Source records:
::::
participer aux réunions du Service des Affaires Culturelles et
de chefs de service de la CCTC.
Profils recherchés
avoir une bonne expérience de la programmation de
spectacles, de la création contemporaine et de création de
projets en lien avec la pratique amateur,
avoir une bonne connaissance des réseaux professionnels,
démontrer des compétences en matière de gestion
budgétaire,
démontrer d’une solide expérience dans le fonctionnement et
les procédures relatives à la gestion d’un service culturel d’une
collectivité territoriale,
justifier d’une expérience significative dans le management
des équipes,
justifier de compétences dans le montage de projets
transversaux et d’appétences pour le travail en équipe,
::::
What is being asked:
Reproduce the data above word for word, keeping every line as it stands.

Problem solution:
participer aux réunions du Service des Affaires Culturelles et
de chefs de service de la CCTC.
Profils recherchés
avoir une bonne expérience de la programmation de
spectacles, de la création contemporaine et de création de
projets en lien avec la pratique amateur,
avoir une bonne connaissance des réseaux professionnels,
démontrer des compétences en matière de gestion
budgétaire,
démontrer d’une solide expérience dans le fonctionnement et
les procédures relatives à la gestion d’un service culturel d’une
collectivité territoriale,
justifier d’une expérience significative dans le management
des équipes,
justifier de compétences dans le montage de projets
transversaux et d’appétences pour le travail en équipe,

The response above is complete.